Registered flocks are now found in England, Ireland, Scotland and Wales. Border Leicester sheep have been exported to Guyana, Canada, China, Colombia, South Africa, France, Spain, Portugal, United States, India, Japan, Southern Europe, Iran, Hungary, Russia, Turkey and Switzerland.

Border Leicester sheep were imported to Australia in 1871, where they now have a large number of stud flocks. Border Leicester rams are used for mating with Merino ewes to breed the first-cross mothers that are so valuable for the production of prime lambs. Border Leicester Merino cross ewes produced in this way offer the greatest overall performance when breeding meat type sheep, with a well proportioned carcase, high fertility, good foraging ability and good milk production.

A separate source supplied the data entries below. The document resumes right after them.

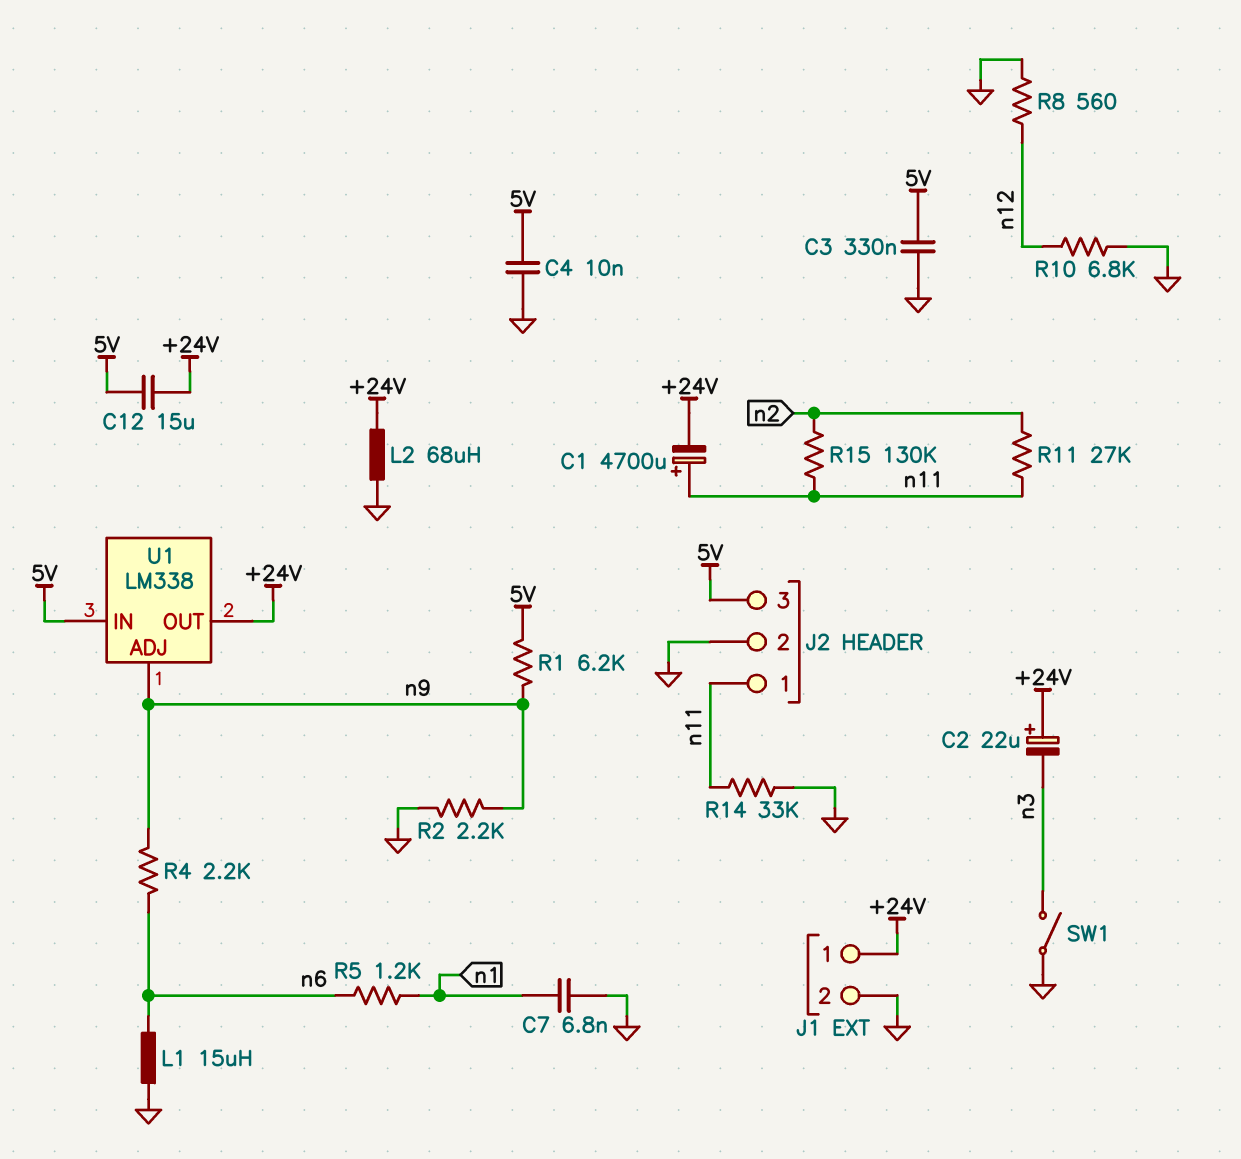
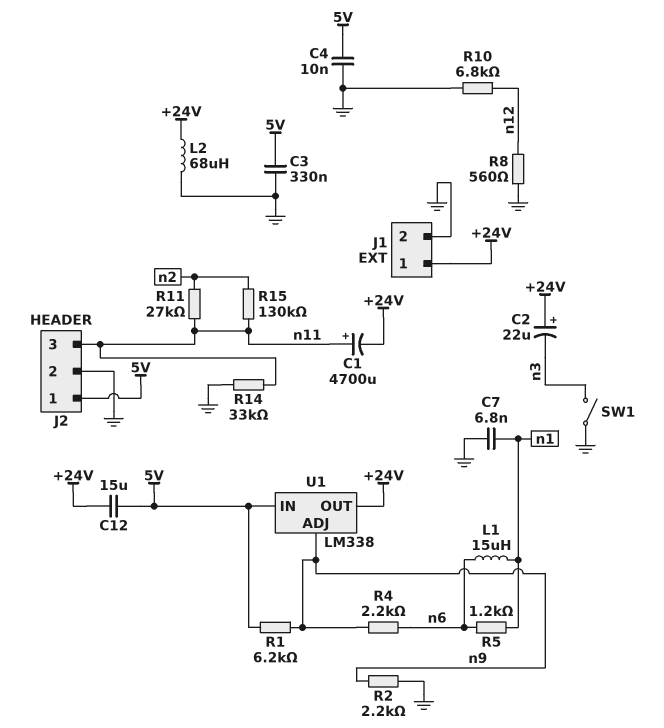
J2 pin 1: n11 -> 5V
J2 pin 3: 5V -> n11
L1: 15uH (GND, n6) -> 15uH (n1, n6)

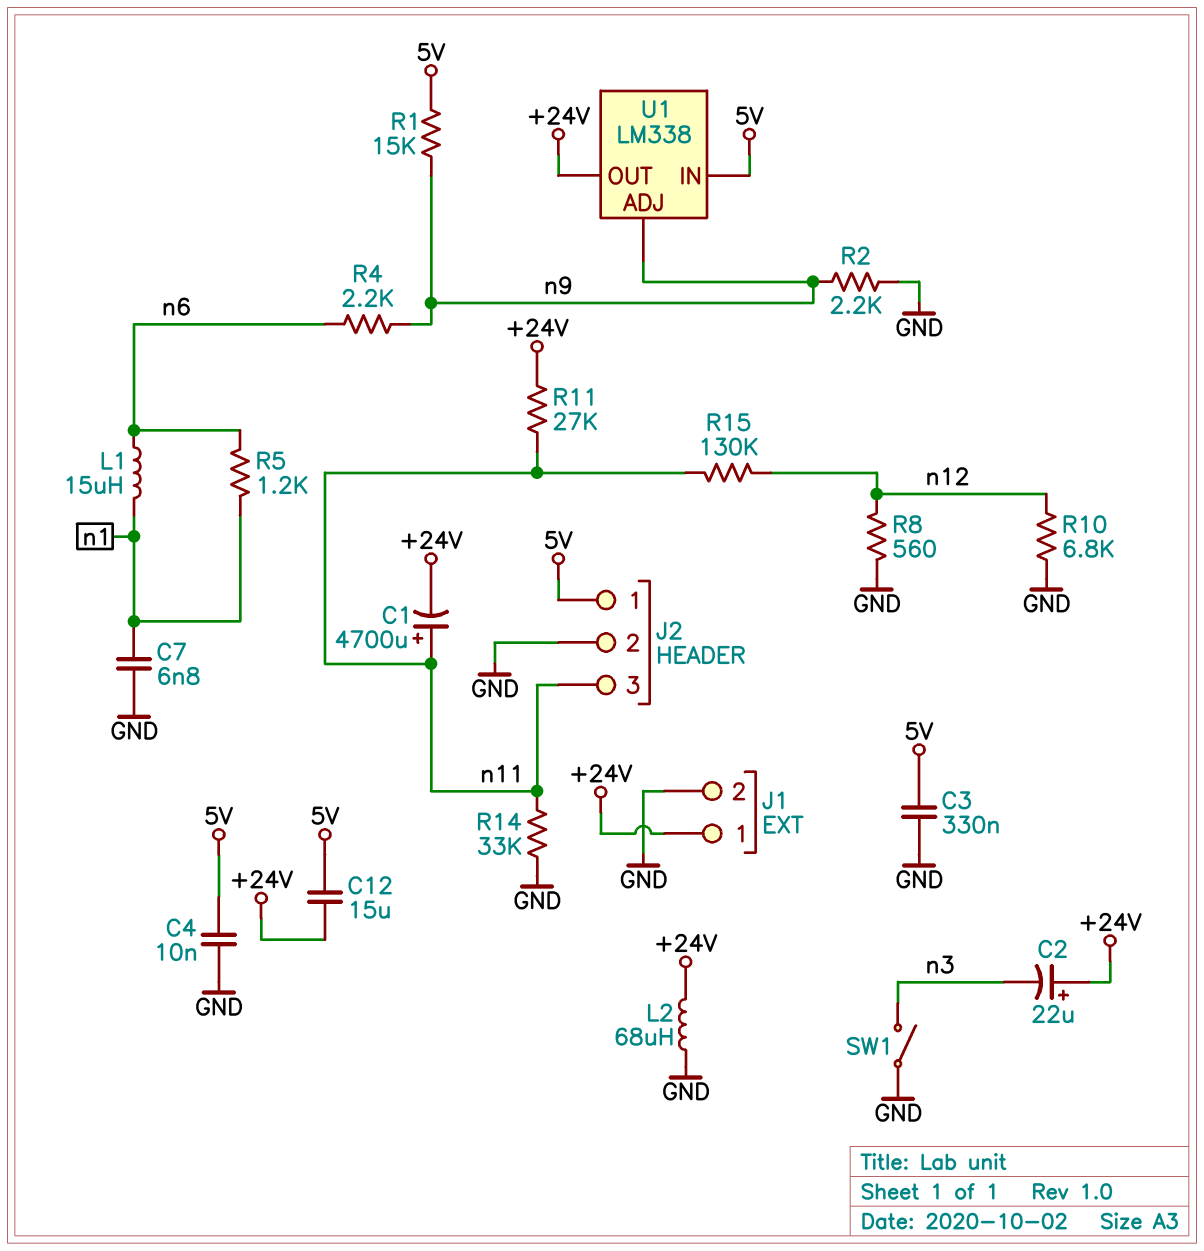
R1: 6.2k (5V, n9) -> 15k (5V, n9)
R11: 27k (n2, n11) -> 27k (+24V, n11)
R15: 130k (n2, n11) -> 130k (n11, n12)

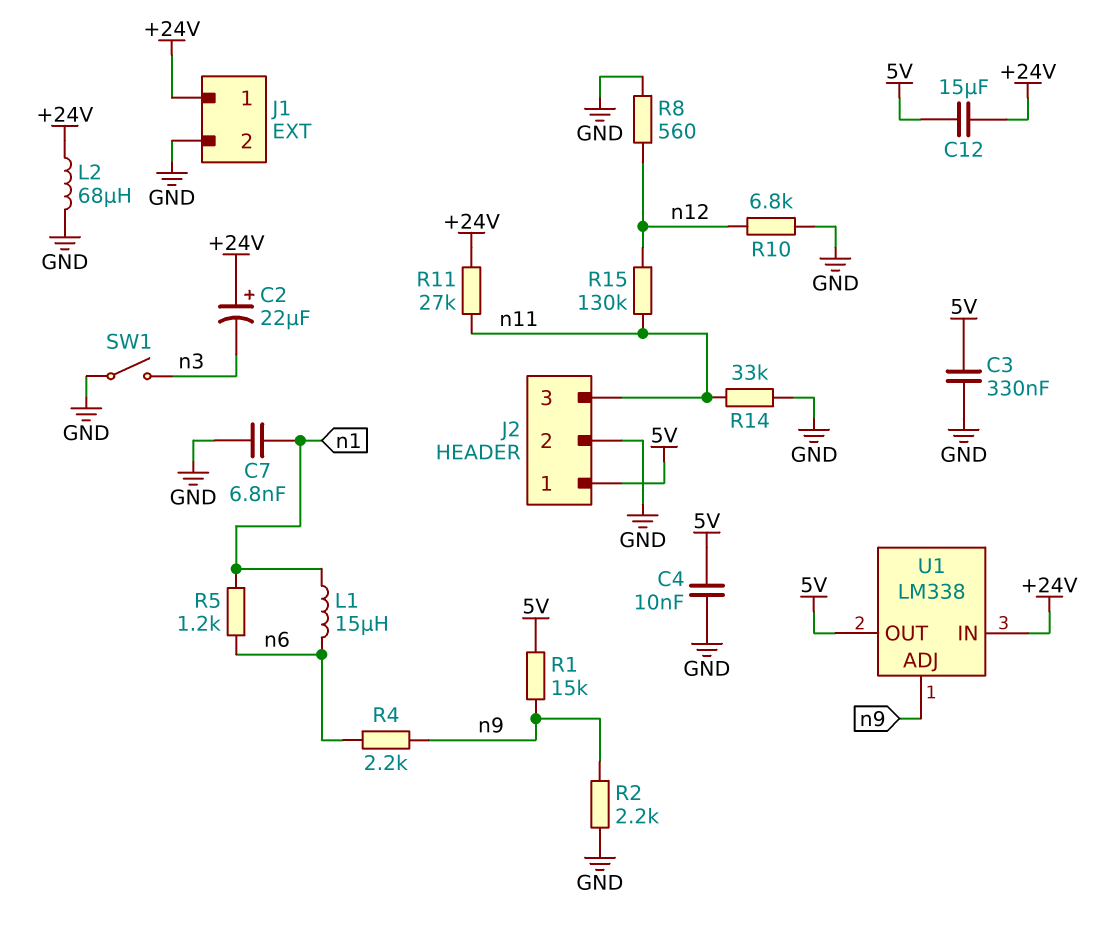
C1: 4700uF (plus n11, minus +24V) -> none
U1 pin IN: 5V -> +24V
U1 pin OUT: +24V -> 5V

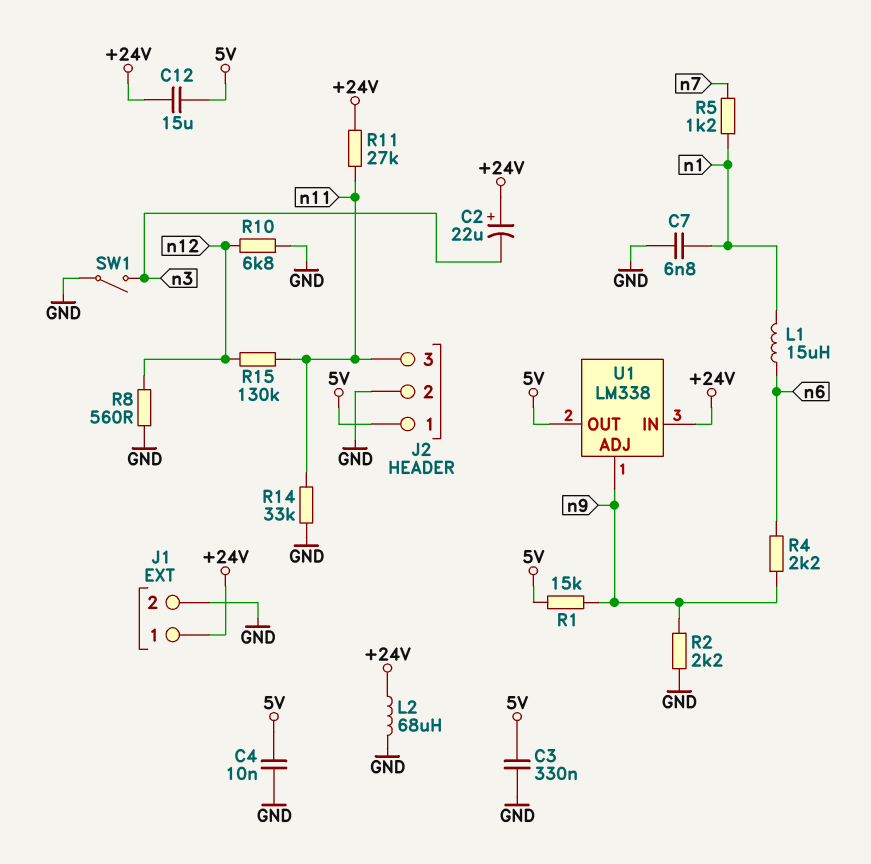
R5: 1.2k (n1, n6) -> 1.2k (n1, n7)

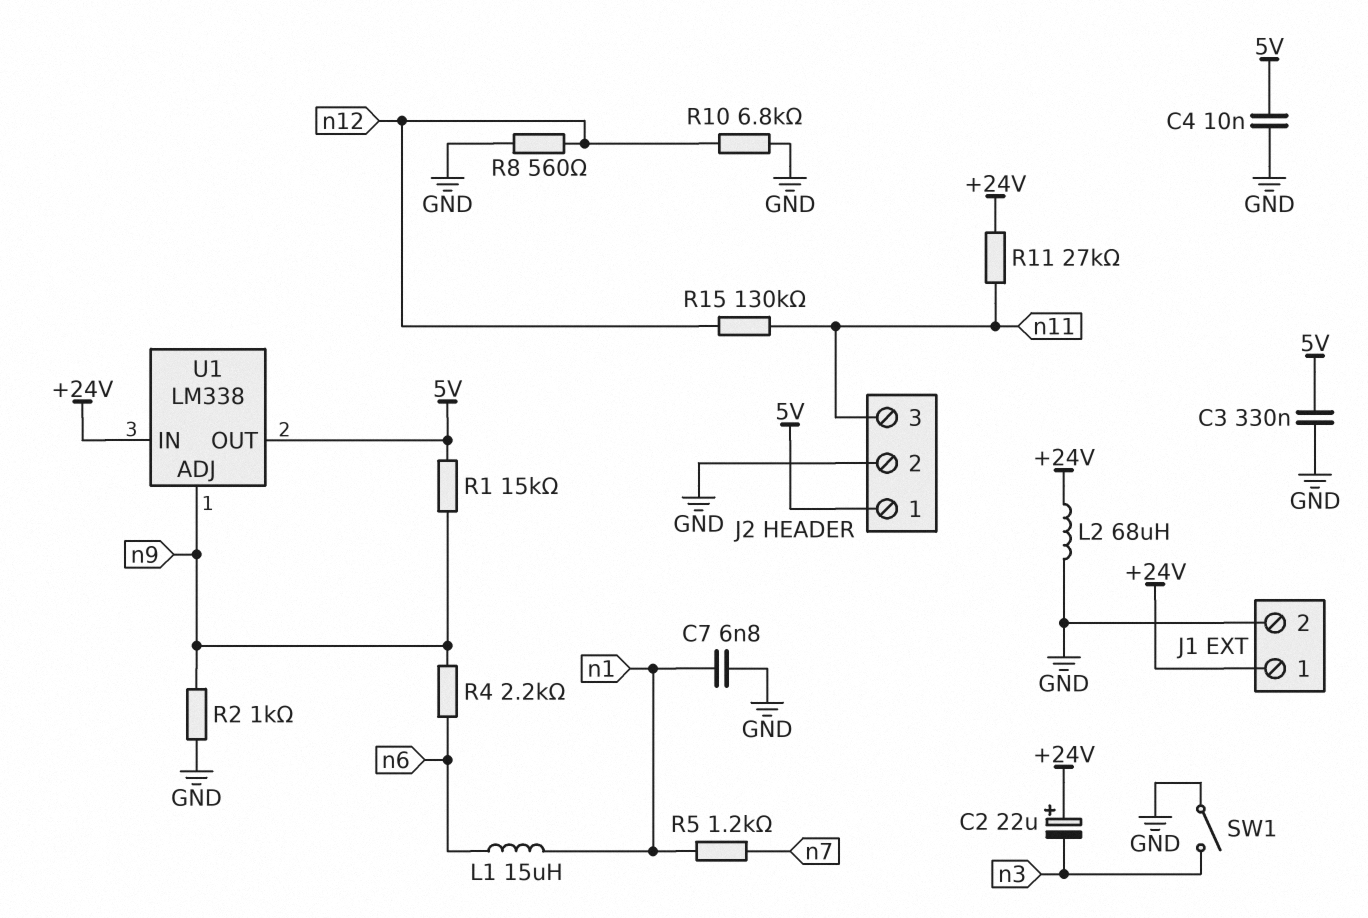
C12: 15uF (+24V, 5V) -> none
R2: 2.2k (GND, n9) -> 1k (GND, n9)
R14: 33k (GND, n11) -> none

Border Leicester Merino cross ewes are mated to shortwool rams (e.g. Poll Dorset or Southdown) to produce prime lambs, which grow rapidly to market weights and have the ideal carcase shape. The vast majority of Australian lambs produced for meat are bred in this manner.

Border Leicester sheep also contribute about 50 percent of the genetics used in the Gromark breed of sheep that were developed in Australia.

The breed was imported into New Zealand in 1859, and after refrigeration was introduced in the 1880s, the Border Leicester was used as a crossing sire to produce heavyweight lambs and wether mutton. The Border Leicester was later used to develop New Zealand's Border-Romney cross (Coopworth) and the Border-Corriedale (Borderdale) breeds.

The first breed association was formed in 1888 in the United States The American Border Leicester Association is the only registry in the USA. Breeders show their sheep at county shows and fairs throughout the year with the annual National Polly Hopkins Show traveling between The Big E in Springfield, Massachusetts and North American International Livestock Exposition held in Louisville, Kentucky.